*** Material for this task ***
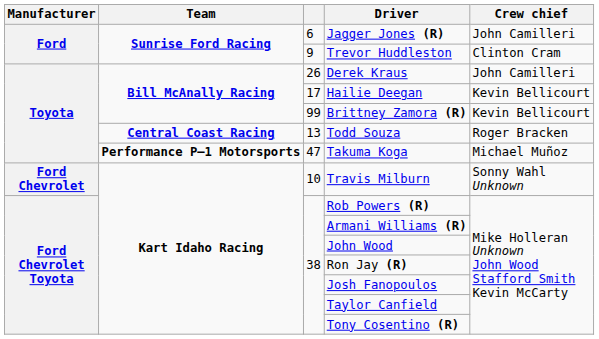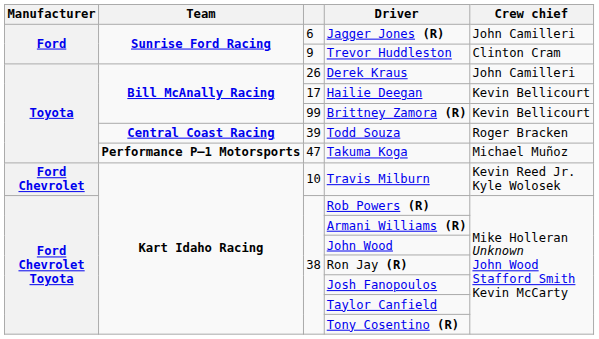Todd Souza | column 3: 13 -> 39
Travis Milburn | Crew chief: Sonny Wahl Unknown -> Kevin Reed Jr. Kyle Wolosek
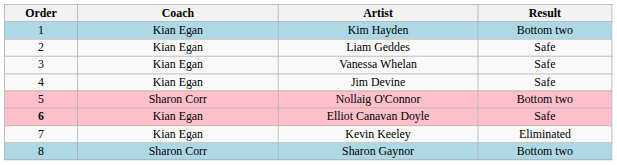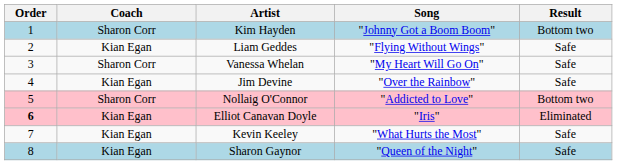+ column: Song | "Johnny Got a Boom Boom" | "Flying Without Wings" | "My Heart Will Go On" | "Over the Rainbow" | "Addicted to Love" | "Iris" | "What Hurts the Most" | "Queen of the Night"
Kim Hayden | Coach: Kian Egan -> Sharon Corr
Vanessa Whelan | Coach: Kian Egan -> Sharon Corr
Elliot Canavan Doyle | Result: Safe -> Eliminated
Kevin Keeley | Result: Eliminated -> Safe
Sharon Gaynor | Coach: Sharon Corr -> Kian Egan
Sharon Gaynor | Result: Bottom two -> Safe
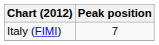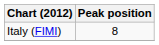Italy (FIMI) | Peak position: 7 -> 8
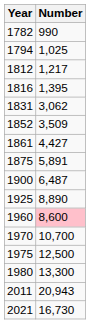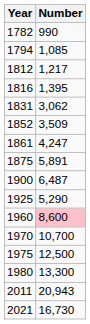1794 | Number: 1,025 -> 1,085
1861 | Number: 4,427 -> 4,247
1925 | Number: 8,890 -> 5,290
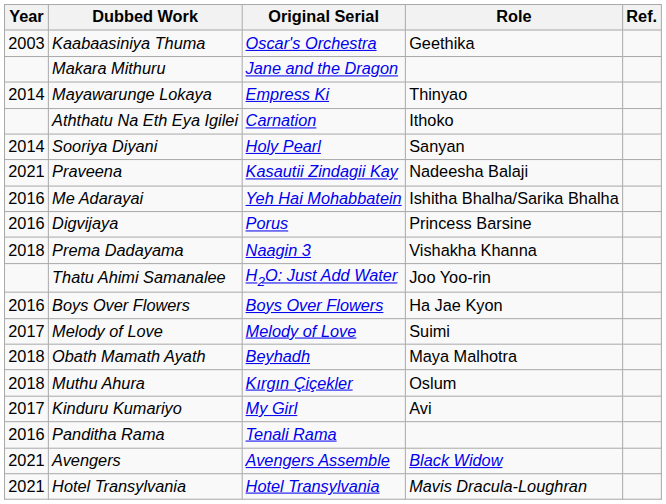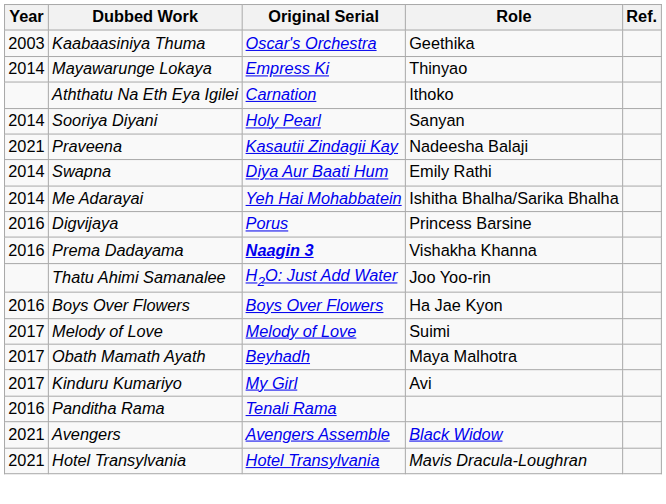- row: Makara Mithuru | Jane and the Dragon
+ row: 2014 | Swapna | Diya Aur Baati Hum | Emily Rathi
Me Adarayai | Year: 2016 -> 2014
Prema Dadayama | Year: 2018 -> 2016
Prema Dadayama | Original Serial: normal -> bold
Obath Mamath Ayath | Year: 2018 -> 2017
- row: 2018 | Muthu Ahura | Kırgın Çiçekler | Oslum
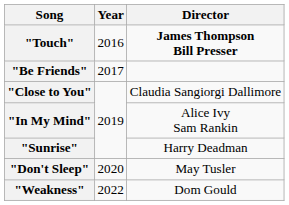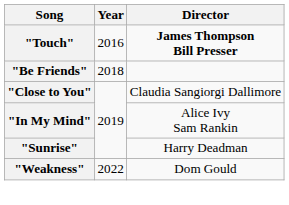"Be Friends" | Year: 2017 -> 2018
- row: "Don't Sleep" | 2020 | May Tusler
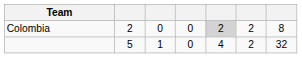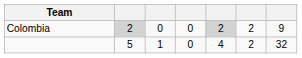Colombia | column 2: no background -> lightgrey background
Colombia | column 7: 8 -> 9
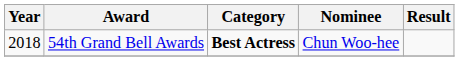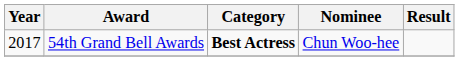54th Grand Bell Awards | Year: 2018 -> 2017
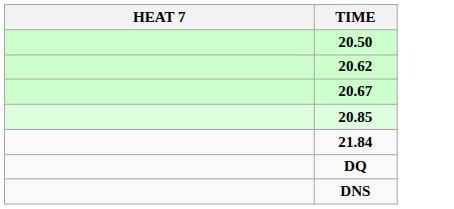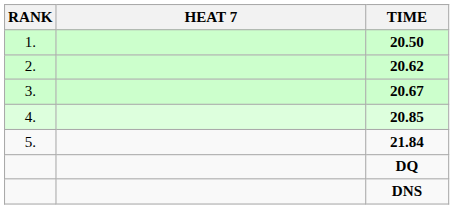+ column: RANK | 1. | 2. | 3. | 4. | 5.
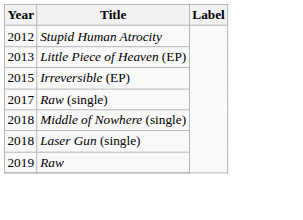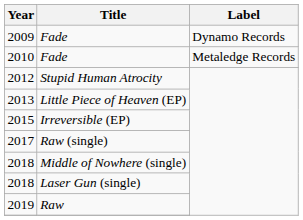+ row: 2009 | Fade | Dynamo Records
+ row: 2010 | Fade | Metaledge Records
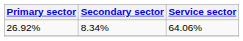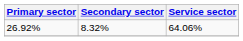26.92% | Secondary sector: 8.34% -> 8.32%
***
*** Material for this task ***
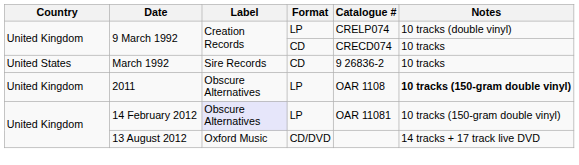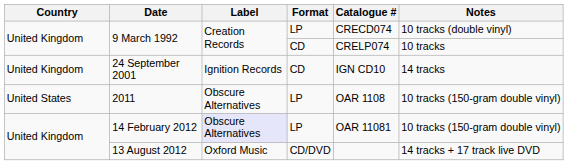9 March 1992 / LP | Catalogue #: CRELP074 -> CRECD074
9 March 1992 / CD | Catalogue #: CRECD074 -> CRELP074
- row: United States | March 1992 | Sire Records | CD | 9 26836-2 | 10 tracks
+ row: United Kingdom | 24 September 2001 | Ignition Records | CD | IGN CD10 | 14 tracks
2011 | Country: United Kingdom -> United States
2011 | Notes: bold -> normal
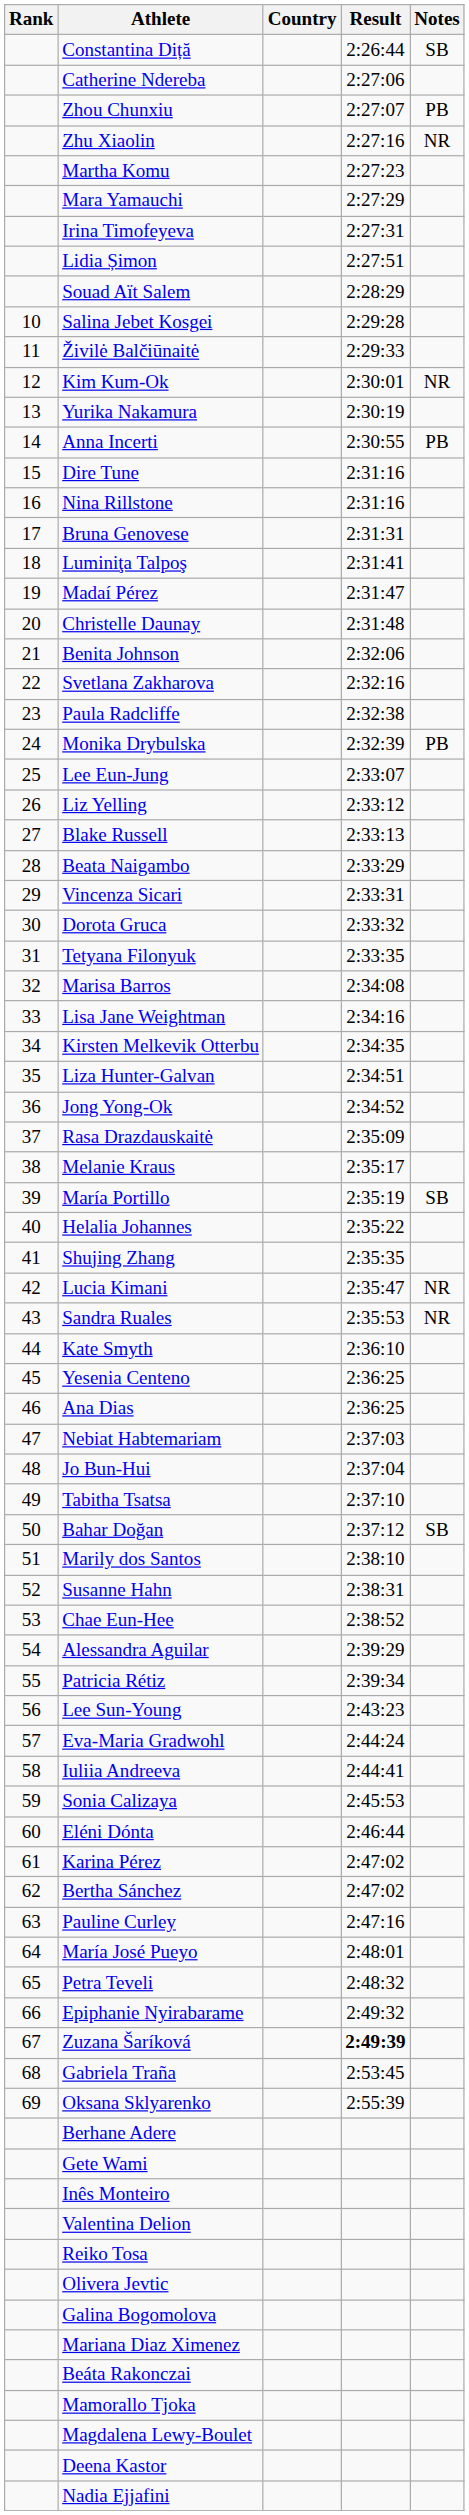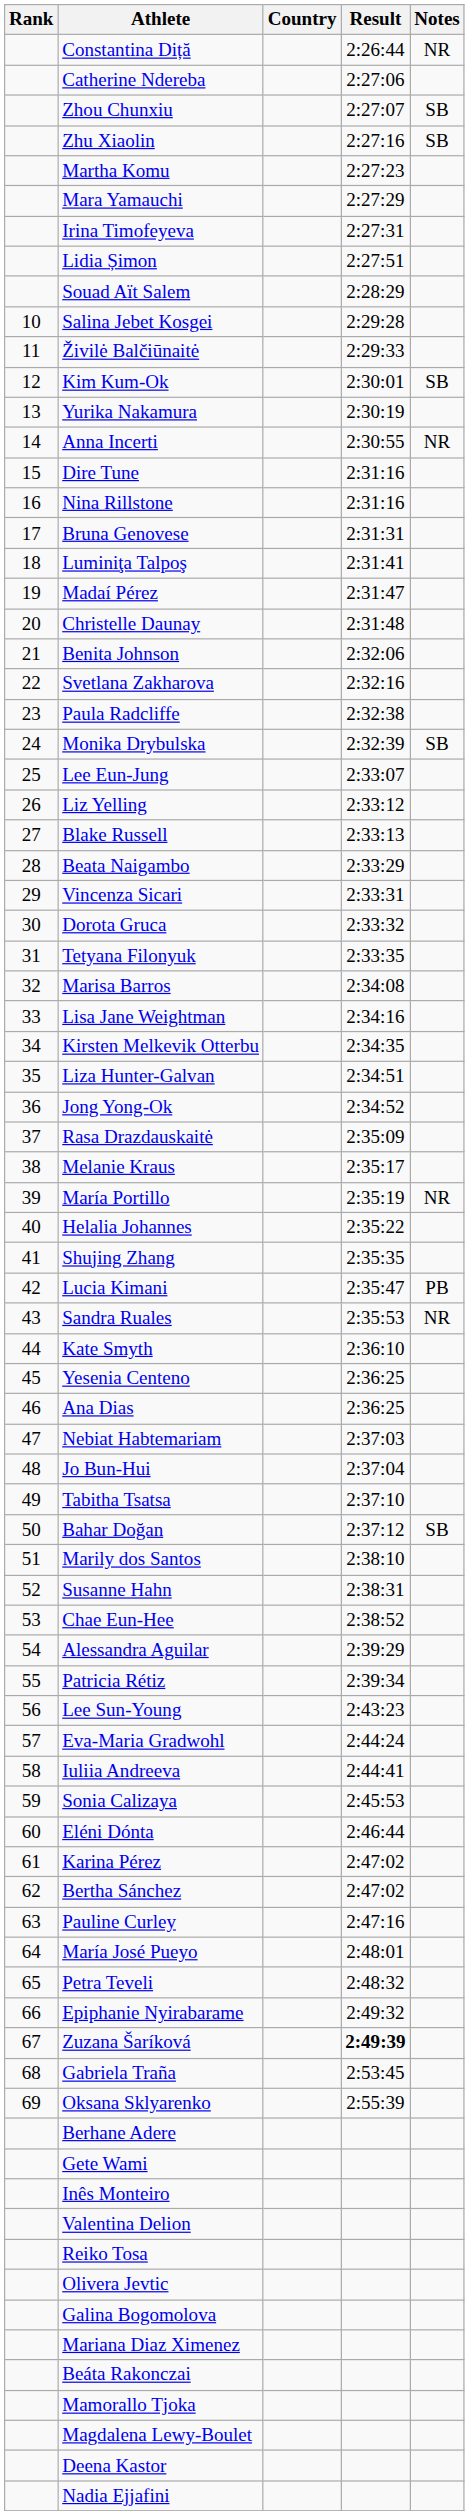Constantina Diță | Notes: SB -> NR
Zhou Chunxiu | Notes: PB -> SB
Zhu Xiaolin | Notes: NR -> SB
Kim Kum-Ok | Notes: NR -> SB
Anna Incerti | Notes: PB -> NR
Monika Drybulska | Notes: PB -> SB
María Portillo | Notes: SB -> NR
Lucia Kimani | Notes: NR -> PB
***
Copy out every line of the records from the one containing "Todd Souza | column 3: 13 -> 39" down to the one containing "Italy (FIMI) | Peak position: 7 -> 8", both included. Leave the pictures out.

## Answer
Todd Souza | column 3: 13 -> 39
Travis Milburn | Crew chief: Sonny Wahl Unknown -> Kevin Reed Jr. Kyle Wolosek
+ column: Song | "Johnny Got a Boom Boom" | "Flying Without Wings" | "My Heart Will Go On" | "Over the Rainbow" | "Addicted to Love" | "Iris" | "What Hurts the Most" | "Queen of the Night"
Kim Hayden | Coach: Kian Egan -> Sharon Corr
Vanessa Whelan | Coach: Kian Egan -> Sharon Corr
Elliot Canavan Doyle | Result: Safe -> Eliminated
Kevin Keeley | Result: Eliminated -> Safe
Sharon Gaynor | Coach: Sharon Corr -> Kian Egan
Sharon Gaynor | Result: Bottom two -> Safe
Italy (FIMI) | Peak position: 7 -> 8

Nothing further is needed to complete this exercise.